▶ Data to use:
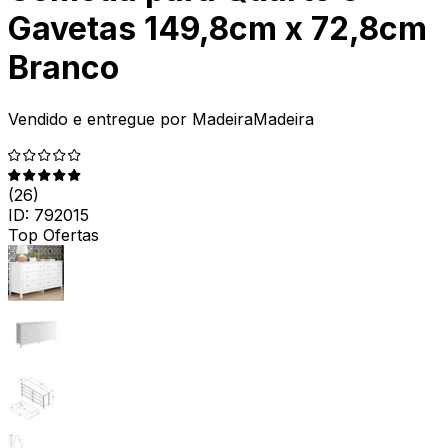
Gavetas 149,8cm x 72,8cm
Branco
Vendido e entregue por
MadeiraMadeira
(
26
)
ID:
792015
Top Ofertas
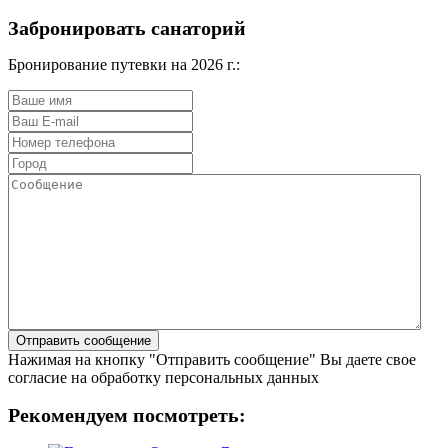
Забронировать санаторий
Бронирование путевки на 2026 г.:
Нажимая на кнопку "Отправить сообщение" Вы даете свое
согласие на обработку персональных данных
Рекомендуем посмотреть:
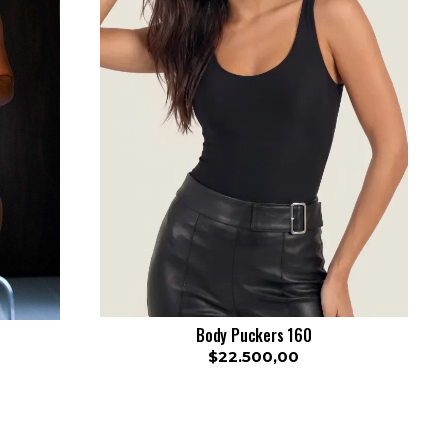
Body Puckers 160
$22.500,00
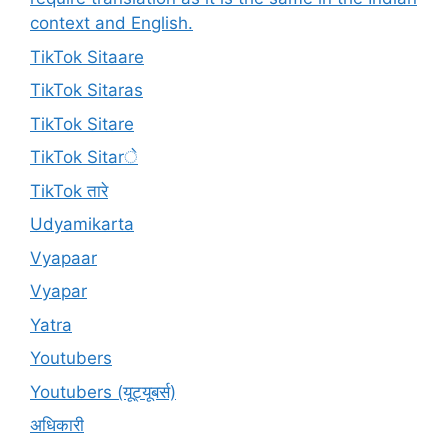
context and English.
TikTok Sitaare
TikTok Sitaras
TikTok Sitare
TikTok Sitarे
TikTok तारे
Udyamikarta
Vyapaar
Vyapar
Yatra
Youtubers
Youtubers (यूट्यूबर्स)
अधिकारी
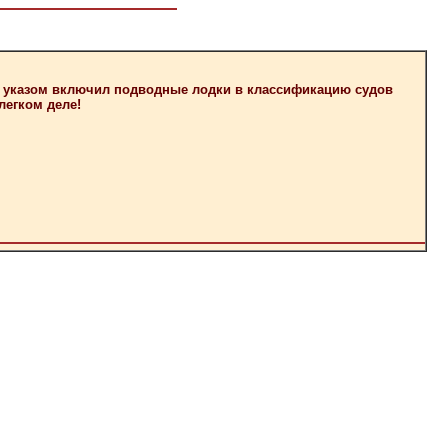
оим указом включил подводные лодки в классификацию судов
легком деле!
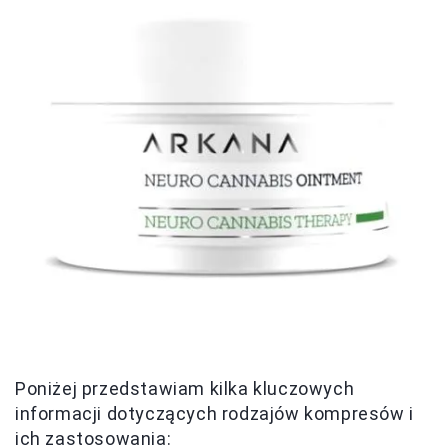
Poniżej przedstawiam kilka kluczowych
informacji dotyczących rodzajów kompresów i
ich zastosowania:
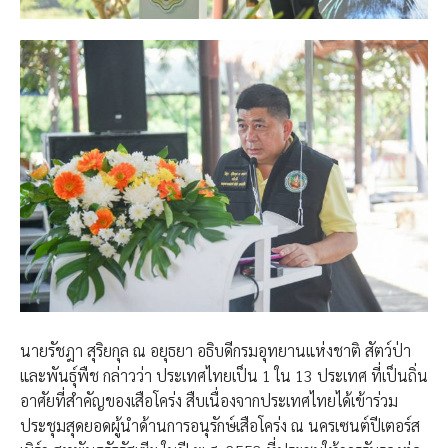
นายรัชฎา สุริยกุล ณ อยุธยา อธิบดีกรมอุทยานแห่งชาติ สัตว์ป่า
และพันธุ์พืช กล่าวว่า ประเทศไทยเป็น 1 ใน 13 ประเทศ ที่เป็นถิ่น
อาศัยที่สำคัญของเสือโคร่ง สืบเนื่องจากประเทศไทยได้เข้าร่วม
ประชุมสุดยอดผู้นำด้านการอนุรักษ์เสือโคร่ง ณ นครเซนต์ปีเตอร์ส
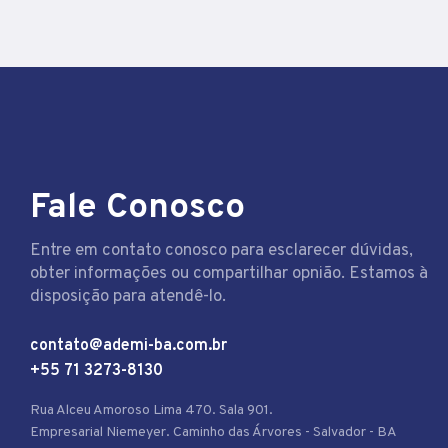
Fale Conosco
Entre em contato conosco para esclarecer dúvidas,
obter informações ou compartilhar opnião. Estamos à
disposição para atendê-lo.
contato@ademi-ba.com.br
+55 71 3273-8130
Rua Alceu Amoroso Lima 470. Sala 901.
Empresarial Niemeyer. Caminho das Árvores - Salvador - BA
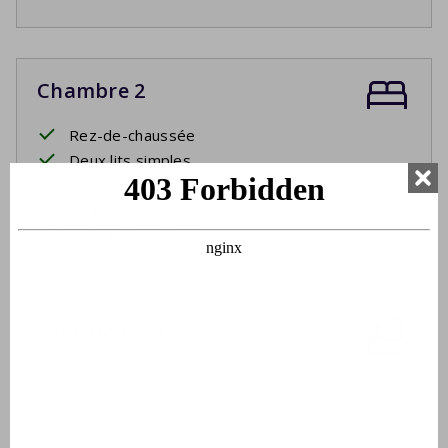
Chambre 2
Rez-de-chaussée
Deux lits simples
Lits à sommier à ressorts
Linge de lit
Lits faits à l'arrivée
Salle de bain
Rez-de-chaussée
Lavabo
Douche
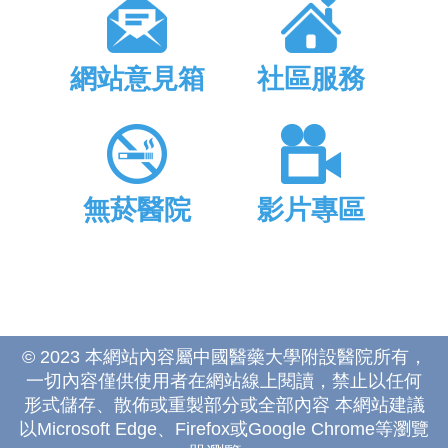
網站意見箱
社區服務
無菸醫院
影片專區
© 2023 本網站內容屬中國醫藥大學附設醫院所有，
一切內容僅供使用者在網站線上閱讀，禁止以任何
形式儲存、散佈或重製部分或全部內容 本網站建議
以Microsoft Edge、Firefox或Google Chrome等瀏覽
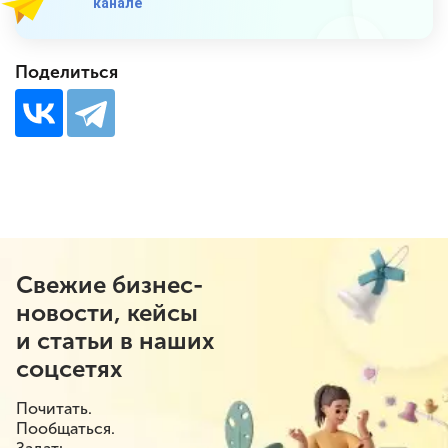
канале
Поделиться
Свежие бизнес-
новости, кейсы
и статьи в наших
соцсетях
Почитать.
Пообщаться.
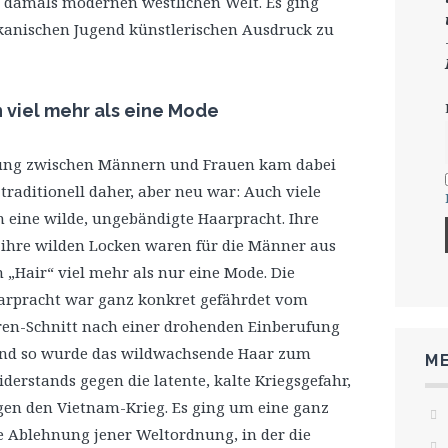
 damals modernen westlichen Welt. Es ging
anischen Jugend künstlerischen Ausdruck zu
 viel mehr als eine Mode
lung zwischen Männern und Frauen kam dabei
traditionell daher, aber neu war: Auch viele
 eine wilde, ungebändigte Haarpracht. Ihre
 ihre wilden Locken waren für die Männer aus
 „Hair“ viel mehr als nur eine Mode. Die
rpracht war ganz konkret gefährdet vom
ren-Schnitt nach einer drohenden Einberufung
Und so wurde das wildwachsende Haar zum
ME
derstands gegen die latente, kalte Kriegsgefahr,
gen den Vietnam-Krieg. Es ging um eine ganz
e Ablehnung jener Weltordnung, in der die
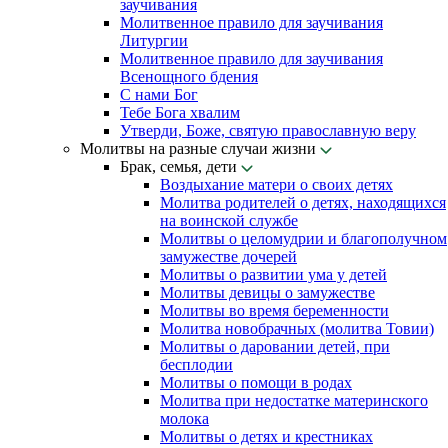
заучивания
Молитвенное правило для заучивания
Литургии
Молитвенное правило для заучивания
Всенощного бдения
С нами Бог
Тебе Бога хвалим
Утверди, Боже, святую православную веру
Молитвы на разные случаи жизни
Брак, семья, дети
Воздыхание матери о своих детях
Молитва родителей о детях, находящихся
на воинской службе
Молитвы о целомудрии и благополучном
замужестве дочерей
Молитвы о развитии ума у детей
Молитвы девицы о замужестве
Молитвы во время беременности
Молитва новобрачных (молитва Товии)
Молитвы о даровании детей, при
бесплодии
Молитвы о помощи в родах
Молитва при недостатке материнского
молока
Молитвы о детях и крестниках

▶ Task details: Could you transcribe all of the data exactly and omit the pictures?

▶ Solution:
Gavetas 149,8cm x 72,8cm
Branco
Vendido e entregue por
MadeiraMadeira
(
26
)
ID:
792015
Top Ofertas
Забронировать санаторий
Бронирование путевки на 2026 г.:
Нажимая на кнопку "Отправить сообщение" Вы даете свое
согласие на обработку персональных данных
Рекомендуем посмотреть:
Body Puckers 160
$22.500,00
context and English.
TikTok Sitaare
TikTok Sitaras
TikTok Sitare
TikTok Sitarे
TikTok तारे
Udyamikarta
Vyapaar
Vyapar
Yatra
Youtubers
Youtubers (यूट्यूबर्स)
अधिकारी
оим указом включил подводные лодки в классификацию судов
легком деле!
Poniżej przedstawiam kilka kluczowych
informacji dotyczących rodzajów kompresów i
ich zastosowania:
นายรัชฎา สุริยกุล ณ อยุธยา อธิบดีกรมอุทยานแห่งชาติ สัตว์ป่า
และพันธุ์พืช กล่าวว่า ประเทศไทยเป็น 1 ใน 13 ประเทศ ที่เป็นถิ่น
อาศัยที่สำคัญของเสือโคร่ง สืบเนื่องจากประเทศไทยได้เข้าร่วม
ประชุมสุดยอดผู้นำด้านการอนุรักษ์เสือโคร่ง ณ นครเซนต์ปีเตอร์ส
Fale Conosco
Entre em contato conosco para esclarecer dúvidas,
obter informações ou compartilhar opnião. Estamos à
disposição para atendê-lo.
contato@ademi-ba.com.br
+55 71 3273-8130
Rua Alceu Amoroso Lima 470. Sala 901.
Empresarial Niemeyer. Caminho das Árvores - Salvador - BA
Chambre 2
Rez-de-chaussée
Deux lits simples
Lits à sommier à ressorts
Linge de lit
Lits faits à l'arrivée
Salle de bain
Rez-de-chaussée
Lavabo
Douche
網站意見箱
社區服務
無菸醫院
影片專區
© 2023 本網站內容屬中國醫藥大學附設醫院所有，
一切內容僅供使用者在網站線上閱讀，禁止以任何
形式儲存、散佈或重製部分或全部內容 本網站建議
以Microsoft Edge、Firefox或Google Chrome等瀏覽
канале
Поделиться
Свежие бизнес-
новости, кейсы
и статьи в наших
соцсетях
Почитать.
Пообщаться.
 damals modernen westlichen Welt. Es ging
anischen Jugend künstlerischen Ausdruck zu
 viel mehr als eine Mode
lung zwischen Männern und Frauen kam dabei
traditionell daher, aber neu war: Auch viele
 eine wilde, ungebändigte Haarpracht. Ihre
 ihre wilden Locken waren für die Männer aus
 „Hair“ viel mehr als nur eine Mode. Die
rpracht war ganz konkret gefährdet vom
ren-Schnitt nach einer drohenden Einberufung
Und so wurde das wildwachsende Haar zum
ME
derstands gegen die latente, kalte Kriegsgefahr,
gen den Vietnam-Krieg. Es ging um eine ganz
e Ablehnung jener Weltordnung, in der die
заучивания
Молитвенное правило для заучивания
Литургии
Молитвенное правило для заучивания
Всенощного бдения
С нами Бог
Тебе Бога хвалим
Утверди, Боже, святую православную веру
Молитвы на разные случаи жизни
Брак, семья, дети
Воздыхание матери о своих детях
Молитва родителей о детях, находящихся
на воинской службе
Молитвы о целомудрии и благополучном
замужестве дочерей
Молитвы о развитии ума у детей
Молитвы девицы о замужестве
Молитвы во время беременности
Молитва новобрачных (молитва Товии)
Молитвы о даровании детей, при
бесплодии
Молитвы о помощи в родах
Молитва при недостатке материнского
молока
Молитвы о детях и крестниках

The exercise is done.